** Set exercise **
Edit the rows below by changing every "all kinds together" to "every kind combined" and leaving everything else the same. Leave the pictures out of your answer.
******
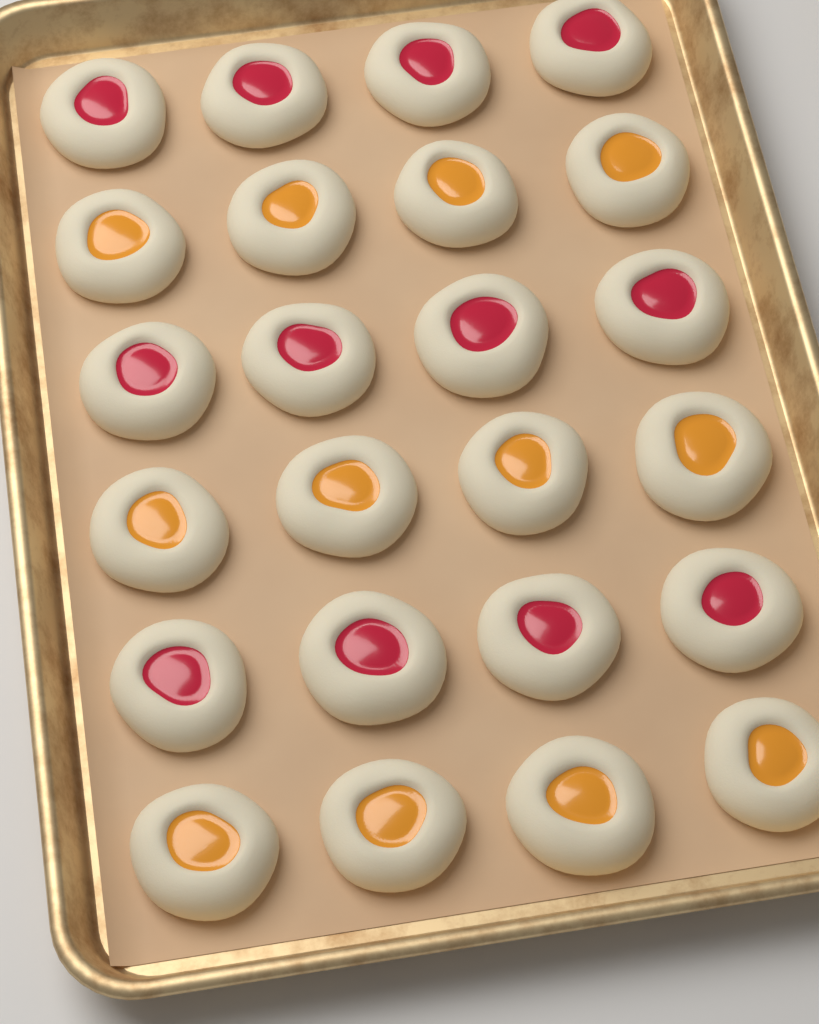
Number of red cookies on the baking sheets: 12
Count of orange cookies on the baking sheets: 12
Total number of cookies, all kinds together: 24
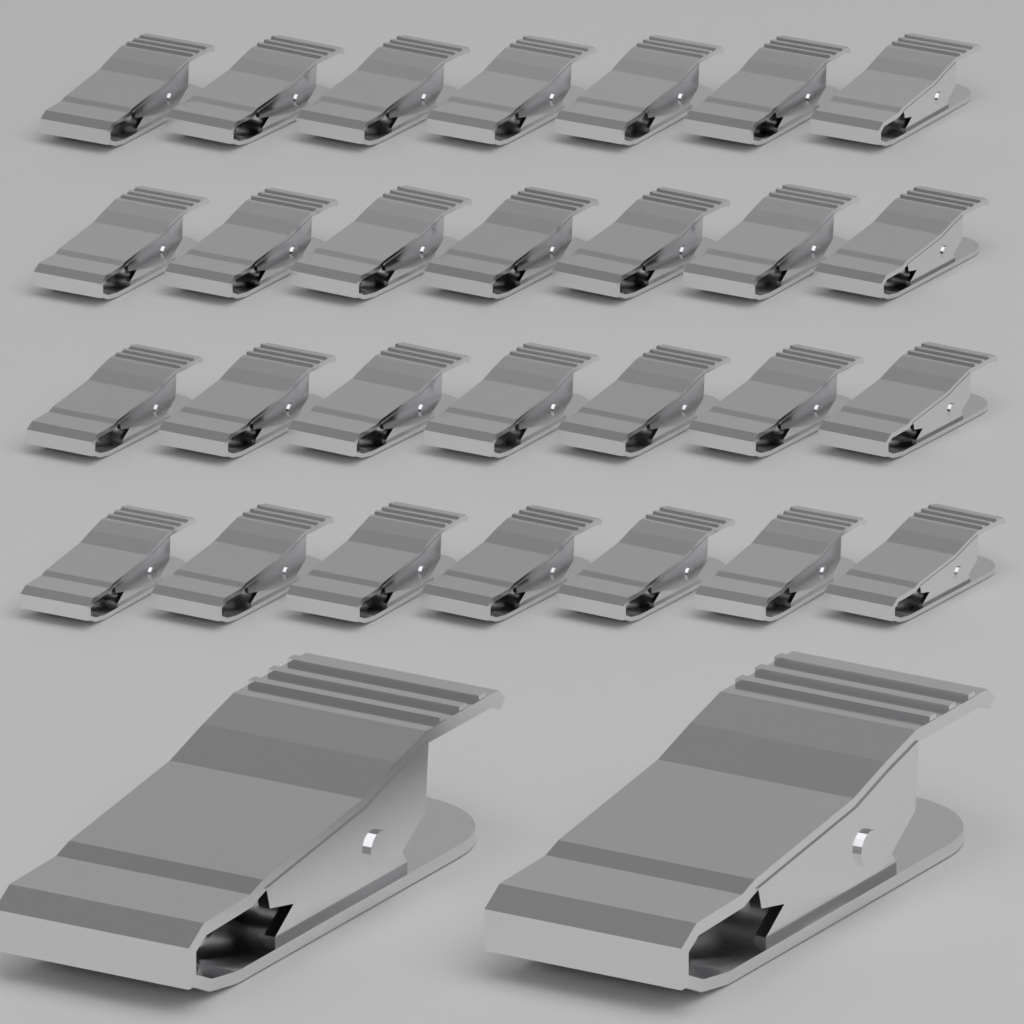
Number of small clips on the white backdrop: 28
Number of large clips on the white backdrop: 2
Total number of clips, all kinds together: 30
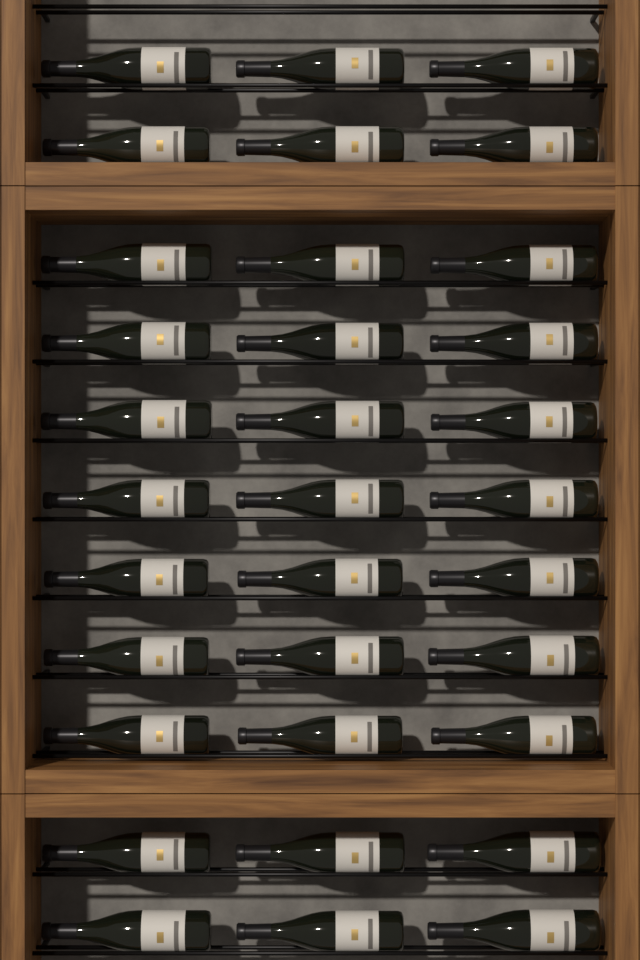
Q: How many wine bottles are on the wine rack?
******
** Result of the task **
Number of red cookies on the baking sheets: 12
Count of orange cookies on the baking sheets: 12
Total number of cookies, every kind combined: 24
Number of small clips on the white backdrop: 28
Number of large clips on the white backdrop: 2
Total number of clips, every kind combined: 30
Q: How many wine bottles are on the wine rack?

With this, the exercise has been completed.